Edward M. Burke served the Chicago City Council’s 14th Ward for 54 consecutive years — longer than any alderman in Chicago history. For more than 30 of those years, he chaired the Finance Committee, controlling the financial machinery of one of the largest cities in the United States. In that same period, he ran a private property tax law firm whose clients were the same corporations that had business before city government. The conflict of interest was never hidden. It was simply never prosecuted — until the FBI began wiretapping his phones.

Burke was not convicted of taking bribes in the conventional sense. He was convicted of something arguably more systematic: he treated his public office as a sales funnel for his private law practice. Every city approval was a potential contract. Every developer who needed a permit, a tax break, or a zoning variance was a potential client — whether they wanted to be or not. The wiretaps captured him in his own words, describing the business in transactional terms, asking whether the “cash register” had rung.

He was sentenced to two years, served nine months, and left prison in July 2025. His $96,000 annual city pension — the financial product of 54 years of public service — was revoked within the same half-hour as his sentencing. He spent $3.8 million in campaign funds on lawyers before the verdict arrived.

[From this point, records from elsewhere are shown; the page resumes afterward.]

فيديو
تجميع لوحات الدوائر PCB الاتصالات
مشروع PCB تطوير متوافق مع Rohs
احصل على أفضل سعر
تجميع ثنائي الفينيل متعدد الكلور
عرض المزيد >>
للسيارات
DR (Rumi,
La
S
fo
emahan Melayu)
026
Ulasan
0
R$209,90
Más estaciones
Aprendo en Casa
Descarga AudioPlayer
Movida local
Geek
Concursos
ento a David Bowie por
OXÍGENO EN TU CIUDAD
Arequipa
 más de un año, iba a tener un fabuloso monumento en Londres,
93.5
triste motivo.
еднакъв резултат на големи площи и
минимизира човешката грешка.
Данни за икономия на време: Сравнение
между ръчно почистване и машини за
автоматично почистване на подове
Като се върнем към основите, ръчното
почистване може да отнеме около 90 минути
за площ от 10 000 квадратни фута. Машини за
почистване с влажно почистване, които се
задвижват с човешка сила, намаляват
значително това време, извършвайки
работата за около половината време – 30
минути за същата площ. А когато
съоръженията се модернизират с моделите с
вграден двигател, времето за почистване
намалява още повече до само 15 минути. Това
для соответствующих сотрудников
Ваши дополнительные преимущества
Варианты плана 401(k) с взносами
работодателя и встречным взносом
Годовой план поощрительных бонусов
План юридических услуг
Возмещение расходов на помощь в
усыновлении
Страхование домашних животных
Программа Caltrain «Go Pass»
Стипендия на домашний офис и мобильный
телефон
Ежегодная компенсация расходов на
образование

Ex-Chicago Ald. Ed Burke released from prison after 9 months — NBC Chicago
What This Cost Chicago
Burke’s Finance Committee chairmanship gave him control over tax increment financing decisions worth hundreds of millions of dollars, property tax structures for the city’s largest commercial real estate, and city budget negotiations. After he was stripped of the chairmanship in January 2019, a subsequent audit found the city saved $1 million in the first year simply from the committee operating without Burke’s patronage army in place. The broader cost — in development projects delayed or diverted, in tax structures shaped to benefit his private clients, across 50 years of chairmanship — was never fully audited.